No, I am not a pessimist saying that fundamental, large-scale change cannot happen. But i think it probably will not before the maturity of the evolutionary movement reaches the level where the cognitive, social, and generative complexity of large systems is matched by the capacity of the systems of influence to absorb it. Do I make any sense at all?
George. As you know I am optimistic, but not pollyannish.
In fact last week I was sitting in an office on Wall Street in New York having this conversation and I was noting that Wall Street itself is actually a significant system of influence that probably emerged along the lines of Debbie’s model. We were discussing the history of the street below us, the place that it was in the old days that somehow invited the gathering of people interested in setting up an Exchange. From those early days, Wall Street, the network and the community of practice has extended to include millions of people around the world who are involved in capatilist economy. The influence of that street extends to every part of our lives.

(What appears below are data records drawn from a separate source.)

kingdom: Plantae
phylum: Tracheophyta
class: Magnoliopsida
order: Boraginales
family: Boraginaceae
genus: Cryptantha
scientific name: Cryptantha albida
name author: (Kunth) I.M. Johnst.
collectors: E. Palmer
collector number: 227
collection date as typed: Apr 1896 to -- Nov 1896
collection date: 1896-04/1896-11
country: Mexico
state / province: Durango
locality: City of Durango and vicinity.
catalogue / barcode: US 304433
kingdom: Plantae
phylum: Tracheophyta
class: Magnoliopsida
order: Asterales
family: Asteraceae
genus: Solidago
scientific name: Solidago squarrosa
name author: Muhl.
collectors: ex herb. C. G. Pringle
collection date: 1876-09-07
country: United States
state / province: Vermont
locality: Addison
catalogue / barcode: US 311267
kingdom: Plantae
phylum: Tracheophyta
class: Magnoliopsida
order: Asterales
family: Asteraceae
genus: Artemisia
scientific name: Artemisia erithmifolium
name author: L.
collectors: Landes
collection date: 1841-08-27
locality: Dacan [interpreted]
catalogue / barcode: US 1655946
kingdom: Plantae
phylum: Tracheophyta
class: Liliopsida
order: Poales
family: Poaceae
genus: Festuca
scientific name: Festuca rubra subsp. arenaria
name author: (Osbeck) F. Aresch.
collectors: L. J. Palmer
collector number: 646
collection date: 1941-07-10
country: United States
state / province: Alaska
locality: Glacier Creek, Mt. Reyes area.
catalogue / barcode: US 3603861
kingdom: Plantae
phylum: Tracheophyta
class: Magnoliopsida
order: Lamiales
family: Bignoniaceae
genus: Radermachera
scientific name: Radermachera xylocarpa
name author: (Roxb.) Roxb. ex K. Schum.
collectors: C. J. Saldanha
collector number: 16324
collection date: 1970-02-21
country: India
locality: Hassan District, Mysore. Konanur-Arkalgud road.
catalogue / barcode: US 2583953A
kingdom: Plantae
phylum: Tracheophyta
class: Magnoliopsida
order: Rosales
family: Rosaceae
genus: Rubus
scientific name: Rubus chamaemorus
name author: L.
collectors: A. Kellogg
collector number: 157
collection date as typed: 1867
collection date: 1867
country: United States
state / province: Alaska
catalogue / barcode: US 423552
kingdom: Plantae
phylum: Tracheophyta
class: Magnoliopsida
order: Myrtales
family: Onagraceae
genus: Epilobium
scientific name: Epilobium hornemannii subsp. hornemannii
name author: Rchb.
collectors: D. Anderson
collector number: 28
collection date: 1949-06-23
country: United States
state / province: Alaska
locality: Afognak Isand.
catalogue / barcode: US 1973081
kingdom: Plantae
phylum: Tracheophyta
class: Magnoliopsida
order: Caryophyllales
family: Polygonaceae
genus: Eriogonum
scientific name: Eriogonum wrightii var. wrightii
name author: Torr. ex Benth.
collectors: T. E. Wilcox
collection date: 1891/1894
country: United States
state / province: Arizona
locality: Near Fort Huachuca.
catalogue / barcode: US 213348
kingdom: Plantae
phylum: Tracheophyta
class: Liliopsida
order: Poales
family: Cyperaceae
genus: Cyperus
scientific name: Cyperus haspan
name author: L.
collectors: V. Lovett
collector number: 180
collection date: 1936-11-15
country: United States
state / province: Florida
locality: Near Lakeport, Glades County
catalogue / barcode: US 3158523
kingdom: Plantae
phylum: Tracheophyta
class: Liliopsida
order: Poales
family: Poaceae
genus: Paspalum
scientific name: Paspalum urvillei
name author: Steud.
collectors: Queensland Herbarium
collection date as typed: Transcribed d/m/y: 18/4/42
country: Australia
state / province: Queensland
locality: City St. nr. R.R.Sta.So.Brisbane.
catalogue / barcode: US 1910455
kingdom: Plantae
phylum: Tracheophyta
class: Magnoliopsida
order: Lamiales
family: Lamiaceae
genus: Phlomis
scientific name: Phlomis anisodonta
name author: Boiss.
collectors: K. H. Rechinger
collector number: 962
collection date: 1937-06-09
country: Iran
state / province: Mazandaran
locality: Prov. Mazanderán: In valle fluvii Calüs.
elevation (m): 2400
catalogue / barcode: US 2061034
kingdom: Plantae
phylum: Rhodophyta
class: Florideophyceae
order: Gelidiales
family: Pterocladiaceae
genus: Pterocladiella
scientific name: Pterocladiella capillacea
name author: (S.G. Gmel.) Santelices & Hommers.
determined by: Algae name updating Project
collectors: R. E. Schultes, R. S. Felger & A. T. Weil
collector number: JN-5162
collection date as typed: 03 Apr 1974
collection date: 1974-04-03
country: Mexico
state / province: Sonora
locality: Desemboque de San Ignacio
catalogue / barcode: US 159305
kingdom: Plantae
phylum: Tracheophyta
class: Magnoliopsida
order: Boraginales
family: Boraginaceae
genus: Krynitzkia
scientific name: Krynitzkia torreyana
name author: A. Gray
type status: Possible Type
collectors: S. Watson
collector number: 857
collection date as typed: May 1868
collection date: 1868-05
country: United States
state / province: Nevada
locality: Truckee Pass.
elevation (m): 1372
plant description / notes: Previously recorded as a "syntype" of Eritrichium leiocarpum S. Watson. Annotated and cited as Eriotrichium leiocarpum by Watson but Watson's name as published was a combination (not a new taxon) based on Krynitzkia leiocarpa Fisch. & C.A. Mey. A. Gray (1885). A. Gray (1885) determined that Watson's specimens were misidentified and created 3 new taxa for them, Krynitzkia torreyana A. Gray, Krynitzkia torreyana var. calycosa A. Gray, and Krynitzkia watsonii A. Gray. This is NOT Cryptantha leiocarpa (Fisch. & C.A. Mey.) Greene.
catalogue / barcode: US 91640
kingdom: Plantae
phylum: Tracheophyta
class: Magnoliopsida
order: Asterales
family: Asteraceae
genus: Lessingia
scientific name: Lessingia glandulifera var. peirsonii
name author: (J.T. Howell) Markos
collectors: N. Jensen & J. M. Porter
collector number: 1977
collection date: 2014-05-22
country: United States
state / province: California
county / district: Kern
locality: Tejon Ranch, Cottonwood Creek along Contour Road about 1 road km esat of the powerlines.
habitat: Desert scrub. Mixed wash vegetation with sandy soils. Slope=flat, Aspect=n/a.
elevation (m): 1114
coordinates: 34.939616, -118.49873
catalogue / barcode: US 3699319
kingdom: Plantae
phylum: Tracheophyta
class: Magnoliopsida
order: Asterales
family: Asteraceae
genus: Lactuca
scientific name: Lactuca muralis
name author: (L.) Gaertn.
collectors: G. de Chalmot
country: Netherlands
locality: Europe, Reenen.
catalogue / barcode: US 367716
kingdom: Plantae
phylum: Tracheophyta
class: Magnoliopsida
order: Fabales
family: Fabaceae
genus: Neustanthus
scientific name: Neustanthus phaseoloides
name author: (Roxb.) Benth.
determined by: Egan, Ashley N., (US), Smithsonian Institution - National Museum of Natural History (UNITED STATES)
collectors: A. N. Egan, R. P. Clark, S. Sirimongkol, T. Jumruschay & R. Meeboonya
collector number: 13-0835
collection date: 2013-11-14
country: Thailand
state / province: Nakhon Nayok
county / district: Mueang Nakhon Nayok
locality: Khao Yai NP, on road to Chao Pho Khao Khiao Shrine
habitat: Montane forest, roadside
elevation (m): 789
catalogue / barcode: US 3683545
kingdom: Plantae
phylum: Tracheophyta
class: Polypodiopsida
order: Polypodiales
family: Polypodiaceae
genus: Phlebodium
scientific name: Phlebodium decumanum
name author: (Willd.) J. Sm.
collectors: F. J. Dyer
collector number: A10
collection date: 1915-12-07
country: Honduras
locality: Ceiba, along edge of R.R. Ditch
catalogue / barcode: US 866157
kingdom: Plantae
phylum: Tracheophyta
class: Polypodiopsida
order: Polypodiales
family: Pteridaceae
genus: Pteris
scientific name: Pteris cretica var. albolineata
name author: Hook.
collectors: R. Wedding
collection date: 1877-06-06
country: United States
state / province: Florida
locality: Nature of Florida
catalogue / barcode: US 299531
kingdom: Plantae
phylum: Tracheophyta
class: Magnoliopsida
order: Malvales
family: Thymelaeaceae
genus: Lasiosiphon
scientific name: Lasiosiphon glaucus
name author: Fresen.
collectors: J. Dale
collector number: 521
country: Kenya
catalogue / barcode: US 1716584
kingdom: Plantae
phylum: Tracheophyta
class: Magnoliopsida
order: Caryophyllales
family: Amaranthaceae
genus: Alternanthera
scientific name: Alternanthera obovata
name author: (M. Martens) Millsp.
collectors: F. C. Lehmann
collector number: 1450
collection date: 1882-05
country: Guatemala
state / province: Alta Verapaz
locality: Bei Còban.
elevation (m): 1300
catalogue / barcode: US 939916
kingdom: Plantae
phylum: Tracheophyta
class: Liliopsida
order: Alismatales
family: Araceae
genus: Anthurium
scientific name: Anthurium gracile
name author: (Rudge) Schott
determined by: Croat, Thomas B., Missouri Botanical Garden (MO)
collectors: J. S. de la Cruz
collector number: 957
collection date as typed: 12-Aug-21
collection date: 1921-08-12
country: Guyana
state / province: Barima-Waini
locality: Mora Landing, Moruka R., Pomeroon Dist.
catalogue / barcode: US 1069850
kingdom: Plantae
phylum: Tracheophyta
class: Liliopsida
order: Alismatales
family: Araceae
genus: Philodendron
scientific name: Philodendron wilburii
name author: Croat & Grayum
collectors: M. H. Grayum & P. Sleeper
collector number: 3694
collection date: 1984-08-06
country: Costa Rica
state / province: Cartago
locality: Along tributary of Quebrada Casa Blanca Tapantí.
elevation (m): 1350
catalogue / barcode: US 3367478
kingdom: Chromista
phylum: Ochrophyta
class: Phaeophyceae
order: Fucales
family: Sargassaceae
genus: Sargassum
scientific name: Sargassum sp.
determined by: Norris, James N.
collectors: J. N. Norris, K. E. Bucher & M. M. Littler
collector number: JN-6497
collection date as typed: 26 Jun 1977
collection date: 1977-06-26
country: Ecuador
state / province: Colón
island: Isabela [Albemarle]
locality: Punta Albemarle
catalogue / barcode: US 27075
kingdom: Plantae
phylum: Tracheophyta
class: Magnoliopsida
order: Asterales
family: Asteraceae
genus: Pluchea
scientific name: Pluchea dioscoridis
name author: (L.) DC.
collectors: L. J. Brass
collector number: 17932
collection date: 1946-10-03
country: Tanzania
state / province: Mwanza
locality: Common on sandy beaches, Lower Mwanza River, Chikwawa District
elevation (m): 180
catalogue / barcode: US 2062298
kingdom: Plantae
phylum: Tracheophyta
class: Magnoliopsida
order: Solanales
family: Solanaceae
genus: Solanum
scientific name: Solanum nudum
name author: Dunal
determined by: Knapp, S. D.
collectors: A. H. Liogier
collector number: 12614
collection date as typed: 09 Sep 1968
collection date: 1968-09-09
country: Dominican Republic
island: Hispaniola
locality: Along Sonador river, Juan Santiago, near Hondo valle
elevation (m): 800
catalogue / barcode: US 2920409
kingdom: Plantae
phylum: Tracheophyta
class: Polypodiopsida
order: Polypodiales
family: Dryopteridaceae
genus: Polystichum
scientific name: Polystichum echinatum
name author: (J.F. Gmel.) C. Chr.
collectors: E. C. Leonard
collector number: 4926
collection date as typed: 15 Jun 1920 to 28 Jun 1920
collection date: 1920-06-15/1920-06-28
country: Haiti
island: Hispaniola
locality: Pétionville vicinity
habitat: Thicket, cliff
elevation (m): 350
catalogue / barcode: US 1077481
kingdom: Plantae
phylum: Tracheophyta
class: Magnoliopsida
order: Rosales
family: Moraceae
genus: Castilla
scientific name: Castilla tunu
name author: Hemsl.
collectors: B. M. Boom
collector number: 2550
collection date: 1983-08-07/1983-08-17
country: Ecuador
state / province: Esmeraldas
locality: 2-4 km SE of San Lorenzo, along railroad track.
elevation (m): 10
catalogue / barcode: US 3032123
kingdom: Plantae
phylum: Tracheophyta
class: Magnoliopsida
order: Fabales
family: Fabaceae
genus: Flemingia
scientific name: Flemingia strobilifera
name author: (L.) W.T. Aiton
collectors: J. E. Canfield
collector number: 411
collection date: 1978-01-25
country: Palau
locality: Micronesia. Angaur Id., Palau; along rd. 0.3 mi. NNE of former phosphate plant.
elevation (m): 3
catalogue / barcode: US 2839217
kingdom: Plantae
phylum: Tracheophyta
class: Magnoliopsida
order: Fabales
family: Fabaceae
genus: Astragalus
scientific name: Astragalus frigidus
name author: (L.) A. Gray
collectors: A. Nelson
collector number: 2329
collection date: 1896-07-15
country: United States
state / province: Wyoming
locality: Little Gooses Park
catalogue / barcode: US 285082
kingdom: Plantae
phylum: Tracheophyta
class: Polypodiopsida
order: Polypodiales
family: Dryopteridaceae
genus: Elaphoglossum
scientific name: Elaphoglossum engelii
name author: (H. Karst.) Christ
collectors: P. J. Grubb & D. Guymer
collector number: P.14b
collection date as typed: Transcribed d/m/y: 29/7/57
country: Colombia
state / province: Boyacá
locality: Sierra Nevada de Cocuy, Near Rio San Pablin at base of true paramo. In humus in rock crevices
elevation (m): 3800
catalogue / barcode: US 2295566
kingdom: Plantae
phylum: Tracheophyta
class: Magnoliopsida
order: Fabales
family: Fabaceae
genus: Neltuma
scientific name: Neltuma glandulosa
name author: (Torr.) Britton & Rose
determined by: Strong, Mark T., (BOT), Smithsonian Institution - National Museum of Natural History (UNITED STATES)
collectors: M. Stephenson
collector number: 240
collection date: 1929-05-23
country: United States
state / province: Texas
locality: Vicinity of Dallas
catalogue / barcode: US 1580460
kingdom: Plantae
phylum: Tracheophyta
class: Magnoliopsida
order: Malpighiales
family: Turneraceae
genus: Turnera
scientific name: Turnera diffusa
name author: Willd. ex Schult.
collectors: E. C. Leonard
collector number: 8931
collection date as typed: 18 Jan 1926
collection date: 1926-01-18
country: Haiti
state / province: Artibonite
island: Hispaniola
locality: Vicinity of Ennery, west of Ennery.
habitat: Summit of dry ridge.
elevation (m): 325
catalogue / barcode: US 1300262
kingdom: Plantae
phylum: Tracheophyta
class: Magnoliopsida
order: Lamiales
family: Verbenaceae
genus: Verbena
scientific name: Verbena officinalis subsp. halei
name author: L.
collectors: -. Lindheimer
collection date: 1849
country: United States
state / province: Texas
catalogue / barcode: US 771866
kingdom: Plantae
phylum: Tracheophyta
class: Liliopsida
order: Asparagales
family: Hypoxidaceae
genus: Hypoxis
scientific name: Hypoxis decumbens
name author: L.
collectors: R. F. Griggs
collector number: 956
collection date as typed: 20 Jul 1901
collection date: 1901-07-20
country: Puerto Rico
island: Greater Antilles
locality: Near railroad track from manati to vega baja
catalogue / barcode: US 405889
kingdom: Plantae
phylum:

I am interested in these dynamics not as a solution to transforming systems per se, but more at the level of patterns. At the broadest level it seems that systems like the Wall Street system emerge from smaller levels of complexity. At some point there are intentional conversations that move these levels into higher and higher levels of complexity and scale. What interests me is that it seems at these higher levels, individuals become less and less important and collective fields are required to hold the field. This contributes to the resiliancy of these systems and the extent to which they are influential. In fact I think a key practice, whether at the level of capitalist econimcs or the emergence of its alternatives, in the gradually disappearance of the individual as prime focus of change and the emergence of the field that holds fields as the way the holarchy evolves.
My learning journey was about what can one individual do in this scheme. I think this is an important question. We talk of the power of collective fields, but say little of the practices of individuals that both lead to the emergence of these fields and then the practices of individuals in the evolution of these fields. That is what I am figuring out. At what point did Wall Street become reliant on a field of practice rather than individuals?
George…I love that you are at play here on these questions. Thanks.
One more thing about my optimism. I don’t think the world truly understands how these dynamics work. I continue to see and experience shift in the kinds of practices that we engage in. I don’t know if I’m right or not…not sure I can know if I’m right. And so with that I continue to work with trust and optimism that the ways we work are leading to something better, in whatever system we are working.